| What to produce |
Gather every line in the listing below that contains the string "mich" and copy each of those lines whole. Case counts, so a line matches only if it has that exact capitalization.
Segment Open
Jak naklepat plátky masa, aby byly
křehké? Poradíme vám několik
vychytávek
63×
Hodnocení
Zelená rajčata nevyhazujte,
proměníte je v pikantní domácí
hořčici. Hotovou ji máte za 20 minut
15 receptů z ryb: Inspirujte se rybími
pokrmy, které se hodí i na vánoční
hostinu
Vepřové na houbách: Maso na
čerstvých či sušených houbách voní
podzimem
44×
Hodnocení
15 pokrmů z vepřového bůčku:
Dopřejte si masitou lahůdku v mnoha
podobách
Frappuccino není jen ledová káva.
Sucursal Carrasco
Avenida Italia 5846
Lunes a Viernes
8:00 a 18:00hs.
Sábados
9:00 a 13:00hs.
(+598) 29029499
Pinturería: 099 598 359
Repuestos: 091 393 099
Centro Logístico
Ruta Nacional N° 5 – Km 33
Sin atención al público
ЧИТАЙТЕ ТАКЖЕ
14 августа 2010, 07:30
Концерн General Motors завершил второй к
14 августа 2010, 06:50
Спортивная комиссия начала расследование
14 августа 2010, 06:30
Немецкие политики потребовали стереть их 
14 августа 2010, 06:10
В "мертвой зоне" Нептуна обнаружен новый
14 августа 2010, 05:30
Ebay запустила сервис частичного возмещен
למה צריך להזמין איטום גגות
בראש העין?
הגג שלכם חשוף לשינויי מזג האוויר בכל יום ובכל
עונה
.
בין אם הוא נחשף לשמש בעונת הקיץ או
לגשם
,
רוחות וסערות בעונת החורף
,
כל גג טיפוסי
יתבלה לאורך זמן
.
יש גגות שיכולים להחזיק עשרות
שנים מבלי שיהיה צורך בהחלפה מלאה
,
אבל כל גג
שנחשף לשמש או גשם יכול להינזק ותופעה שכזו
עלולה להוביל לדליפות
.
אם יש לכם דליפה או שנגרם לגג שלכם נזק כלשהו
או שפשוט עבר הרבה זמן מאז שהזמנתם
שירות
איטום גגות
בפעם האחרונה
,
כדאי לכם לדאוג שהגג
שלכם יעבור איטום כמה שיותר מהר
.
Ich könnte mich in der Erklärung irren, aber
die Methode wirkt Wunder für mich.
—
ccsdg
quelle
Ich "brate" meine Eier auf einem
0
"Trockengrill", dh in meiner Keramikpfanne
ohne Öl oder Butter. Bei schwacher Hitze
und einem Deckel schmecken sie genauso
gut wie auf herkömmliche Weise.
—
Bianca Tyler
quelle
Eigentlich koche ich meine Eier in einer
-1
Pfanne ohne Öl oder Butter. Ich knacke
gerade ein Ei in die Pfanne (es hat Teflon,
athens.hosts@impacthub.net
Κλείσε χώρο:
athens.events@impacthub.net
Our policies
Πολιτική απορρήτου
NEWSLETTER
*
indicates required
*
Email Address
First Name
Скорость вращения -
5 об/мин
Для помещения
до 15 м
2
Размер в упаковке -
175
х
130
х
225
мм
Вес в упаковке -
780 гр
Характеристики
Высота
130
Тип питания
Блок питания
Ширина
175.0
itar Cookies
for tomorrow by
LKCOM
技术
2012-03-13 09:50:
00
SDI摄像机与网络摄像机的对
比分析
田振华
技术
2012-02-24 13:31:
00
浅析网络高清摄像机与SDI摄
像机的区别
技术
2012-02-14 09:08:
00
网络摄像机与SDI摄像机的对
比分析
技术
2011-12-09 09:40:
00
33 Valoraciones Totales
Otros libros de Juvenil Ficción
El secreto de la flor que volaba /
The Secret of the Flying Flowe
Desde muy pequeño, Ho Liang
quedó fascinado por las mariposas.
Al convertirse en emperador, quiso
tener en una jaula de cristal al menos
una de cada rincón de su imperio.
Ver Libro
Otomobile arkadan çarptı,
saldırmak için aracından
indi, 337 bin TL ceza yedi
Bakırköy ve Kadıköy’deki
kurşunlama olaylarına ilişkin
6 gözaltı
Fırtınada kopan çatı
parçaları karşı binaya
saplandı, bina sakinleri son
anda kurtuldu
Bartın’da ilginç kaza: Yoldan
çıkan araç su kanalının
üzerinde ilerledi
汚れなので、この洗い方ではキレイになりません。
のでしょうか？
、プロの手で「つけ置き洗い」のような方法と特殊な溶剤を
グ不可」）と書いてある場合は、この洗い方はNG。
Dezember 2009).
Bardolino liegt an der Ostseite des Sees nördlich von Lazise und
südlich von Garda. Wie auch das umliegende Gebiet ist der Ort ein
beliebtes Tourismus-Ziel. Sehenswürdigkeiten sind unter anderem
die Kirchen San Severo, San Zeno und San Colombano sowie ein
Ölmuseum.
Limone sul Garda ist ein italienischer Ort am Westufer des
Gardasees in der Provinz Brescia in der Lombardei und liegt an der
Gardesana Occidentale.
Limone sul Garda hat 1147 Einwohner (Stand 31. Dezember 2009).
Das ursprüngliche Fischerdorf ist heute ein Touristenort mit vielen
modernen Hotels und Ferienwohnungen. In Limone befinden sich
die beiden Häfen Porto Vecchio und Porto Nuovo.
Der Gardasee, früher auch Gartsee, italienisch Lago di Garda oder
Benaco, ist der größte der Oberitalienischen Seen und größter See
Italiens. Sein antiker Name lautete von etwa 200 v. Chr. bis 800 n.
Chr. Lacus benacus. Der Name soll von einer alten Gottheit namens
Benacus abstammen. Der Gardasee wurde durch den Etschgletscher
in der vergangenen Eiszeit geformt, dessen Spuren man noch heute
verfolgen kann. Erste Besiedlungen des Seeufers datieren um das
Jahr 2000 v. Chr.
Segment Closed
| Result |
Ich könnte mich in der Erklärung irren, aber
die Methode wirkt Wunder für mich.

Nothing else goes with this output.